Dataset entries
# # # #

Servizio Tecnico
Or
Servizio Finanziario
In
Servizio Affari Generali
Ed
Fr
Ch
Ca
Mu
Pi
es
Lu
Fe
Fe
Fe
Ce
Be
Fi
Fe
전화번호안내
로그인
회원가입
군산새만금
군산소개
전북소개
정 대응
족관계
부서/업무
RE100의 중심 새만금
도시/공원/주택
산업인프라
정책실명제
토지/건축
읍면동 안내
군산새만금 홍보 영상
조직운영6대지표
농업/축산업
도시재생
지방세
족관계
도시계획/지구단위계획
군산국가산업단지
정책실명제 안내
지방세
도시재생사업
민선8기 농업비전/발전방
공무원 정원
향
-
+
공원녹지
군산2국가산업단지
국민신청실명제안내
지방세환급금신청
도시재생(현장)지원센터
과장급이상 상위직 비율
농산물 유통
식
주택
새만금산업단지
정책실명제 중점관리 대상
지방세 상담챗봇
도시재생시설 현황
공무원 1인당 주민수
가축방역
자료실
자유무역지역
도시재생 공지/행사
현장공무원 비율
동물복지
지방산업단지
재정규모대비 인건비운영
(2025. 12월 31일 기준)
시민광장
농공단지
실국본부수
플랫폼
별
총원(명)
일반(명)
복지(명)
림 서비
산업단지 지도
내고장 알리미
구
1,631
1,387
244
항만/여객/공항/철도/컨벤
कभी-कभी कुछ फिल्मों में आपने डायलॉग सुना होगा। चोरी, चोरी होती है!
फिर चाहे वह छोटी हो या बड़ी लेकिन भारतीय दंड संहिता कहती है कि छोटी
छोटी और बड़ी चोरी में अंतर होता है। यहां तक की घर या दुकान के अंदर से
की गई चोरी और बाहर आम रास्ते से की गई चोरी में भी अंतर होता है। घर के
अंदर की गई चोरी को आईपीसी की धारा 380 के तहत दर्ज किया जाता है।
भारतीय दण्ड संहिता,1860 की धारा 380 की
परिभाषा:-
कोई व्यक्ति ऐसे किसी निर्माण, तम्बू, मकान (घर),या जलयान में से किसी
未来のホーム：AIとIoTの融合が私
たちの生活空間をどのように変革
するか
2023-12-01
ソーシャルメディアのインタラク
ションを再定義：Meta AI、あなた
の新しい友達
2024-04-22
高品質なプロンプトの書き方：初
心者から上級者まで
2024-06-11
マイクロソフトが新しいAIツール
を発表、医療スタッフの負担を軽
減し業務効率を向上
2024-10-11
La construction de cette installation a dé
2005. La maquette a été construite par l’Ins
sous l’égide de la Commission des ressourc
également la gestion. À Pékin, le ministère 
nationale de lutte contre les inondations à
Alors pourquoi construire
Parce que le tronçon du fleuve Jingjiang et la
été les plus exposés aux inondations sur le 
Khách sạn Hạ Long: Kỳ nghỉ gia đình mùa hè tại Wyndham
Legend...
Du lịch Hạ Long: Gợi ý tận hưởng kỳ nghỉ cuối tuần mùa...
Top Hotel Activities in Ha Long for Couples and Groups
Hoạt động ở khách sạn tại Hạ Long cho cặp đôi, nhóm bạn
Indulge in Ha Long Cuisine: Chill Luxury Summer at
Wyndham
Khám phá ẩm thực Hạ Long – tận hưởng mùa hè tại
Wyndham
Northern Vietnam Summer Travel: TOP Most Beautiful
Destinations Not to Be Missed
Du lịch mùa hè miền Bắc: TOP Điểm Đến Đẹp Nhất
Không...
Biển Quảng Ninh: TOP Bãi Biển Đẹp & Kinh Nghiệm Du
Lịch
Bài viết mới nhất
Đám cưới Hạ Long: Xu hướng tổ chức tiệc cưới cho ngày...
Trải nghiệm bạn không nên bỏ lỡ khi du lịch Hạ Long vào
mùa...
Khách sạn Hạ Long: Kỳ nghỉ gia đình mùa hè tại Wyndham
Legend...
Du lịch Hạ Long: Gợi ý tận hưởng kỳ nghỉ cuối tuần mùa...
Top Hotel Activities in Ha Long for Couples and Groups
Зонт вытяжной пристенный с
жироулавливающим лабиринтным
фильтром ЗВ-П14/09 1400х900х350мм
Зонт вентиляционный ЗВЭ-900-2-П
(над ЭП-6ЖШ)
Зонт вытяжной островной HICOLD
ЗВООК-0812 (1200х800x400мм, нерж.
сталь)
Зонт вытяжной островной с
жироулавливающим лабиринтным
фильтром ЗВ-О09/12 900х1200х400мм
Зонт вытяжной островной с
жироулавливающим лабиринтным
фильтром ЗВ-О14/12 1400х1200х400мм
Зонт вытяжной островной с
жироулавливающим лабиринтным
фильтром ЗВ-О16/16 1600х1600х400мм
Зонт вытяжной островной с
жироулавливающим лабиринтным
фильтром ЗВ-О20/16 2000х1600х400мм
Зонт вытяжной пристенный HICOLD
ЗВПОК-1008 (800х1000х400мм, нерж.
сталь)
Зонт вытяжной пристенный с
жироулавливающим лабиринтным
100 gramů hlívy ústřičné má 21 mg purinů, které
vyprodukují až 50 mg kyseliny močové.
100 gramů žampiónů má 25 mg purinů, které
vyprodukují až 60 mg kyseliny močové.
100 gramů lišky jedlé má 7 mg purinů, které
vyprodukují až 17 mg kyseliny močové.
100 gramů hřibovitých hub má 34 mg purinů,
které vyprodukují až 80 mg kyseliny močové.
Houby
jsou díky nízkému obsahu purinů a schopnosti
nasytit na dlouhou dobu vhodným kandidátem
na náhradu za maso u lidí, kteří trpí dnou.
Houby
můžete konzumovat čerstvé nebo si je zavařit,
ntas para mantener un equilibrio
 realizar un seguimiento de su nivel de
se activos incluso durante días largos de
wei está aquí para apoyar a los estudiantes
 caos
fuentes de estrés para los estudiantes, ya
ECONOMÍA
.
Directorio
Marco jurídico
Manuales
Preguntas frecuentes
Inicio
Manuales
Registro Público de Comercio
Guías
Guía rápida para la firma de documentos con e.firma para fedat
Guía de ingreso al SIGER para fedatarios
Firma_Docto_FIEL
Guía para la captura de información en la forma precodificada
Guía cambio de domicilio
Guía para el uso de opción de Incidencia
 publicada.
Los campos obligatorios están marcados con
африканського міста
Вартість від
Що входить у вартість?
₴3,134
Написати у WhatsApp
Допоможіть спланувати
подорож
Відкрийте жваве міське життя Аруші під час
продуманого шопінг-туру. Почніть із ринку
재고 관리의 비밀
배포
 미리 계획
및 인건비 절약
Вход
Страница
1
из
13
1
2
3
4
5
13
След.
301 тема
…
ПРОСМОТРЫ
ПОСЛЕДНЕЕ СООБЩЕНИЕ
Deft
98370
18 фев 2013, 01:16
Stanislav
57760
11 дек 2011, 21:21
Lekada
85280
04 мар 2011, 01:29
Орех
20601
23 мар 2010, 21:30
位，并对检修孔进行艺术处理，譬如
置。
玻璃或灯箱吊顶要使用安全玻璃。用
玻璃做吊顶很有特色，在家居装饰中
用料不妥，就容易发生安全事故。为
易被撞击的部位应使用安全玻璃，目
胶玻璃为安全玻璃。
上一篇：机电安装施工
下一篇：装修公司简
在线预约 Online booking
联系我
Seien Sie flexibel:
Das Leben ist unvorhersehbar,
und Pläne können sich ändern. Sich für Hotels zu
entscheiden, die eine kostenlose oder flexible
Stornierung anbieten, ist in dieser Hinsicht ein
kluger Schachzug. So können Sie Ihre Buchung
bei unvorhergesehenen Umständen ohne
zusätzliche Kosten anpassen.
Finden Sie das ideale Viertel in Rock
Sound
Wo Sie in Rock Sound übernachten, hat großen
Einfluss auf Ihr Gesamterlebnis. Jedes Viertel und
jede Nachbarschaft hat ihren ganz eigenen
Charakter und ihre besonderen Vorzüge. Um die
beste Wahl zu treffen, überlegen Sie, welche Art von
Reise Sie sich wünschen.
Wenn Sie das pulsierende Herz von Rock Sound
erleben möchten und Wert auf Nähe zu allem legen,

# # # #

**YOUR ASSIGNMENT**
Could you write out exactly the lines above, starting at the first one and ending with the line that has "과장급이상 상위직 비율"?

**RESULT OF THE EXERCISE**
Servizio Tecnico
Or
Servizio Finanziario
In
Servizio Affari Generali
Ed
Fr
Ch
Ca
Mu
Pi
es
Lu
Fe
Fe
Fe
Ce
Be
Fi
Fe
전화번호안내
로그인
회원가입
군산새만금
군산소개
전북소개
정 대응
족관계
부서/업무
RE100의 중심 새만금
도시/공원/주택
산업인프라
정책실명제
토지/건축
읍면동 안내
군산새만금 홍보 영상
조직운영6대지표
농업/축산업
도시재생
지방세
족관계
도시계획/지구단위계획
군산국가산업단지
정책실명제 안내
지방세
도시재생사업
민선8기 농업비전/발전방
공무원 정원
향
-
+
공원녹지
군산2국가산업단지
국민신청실명제안내
지방세환급금신청
도시재생(현장)지원센터
과장급이상 상위직 비율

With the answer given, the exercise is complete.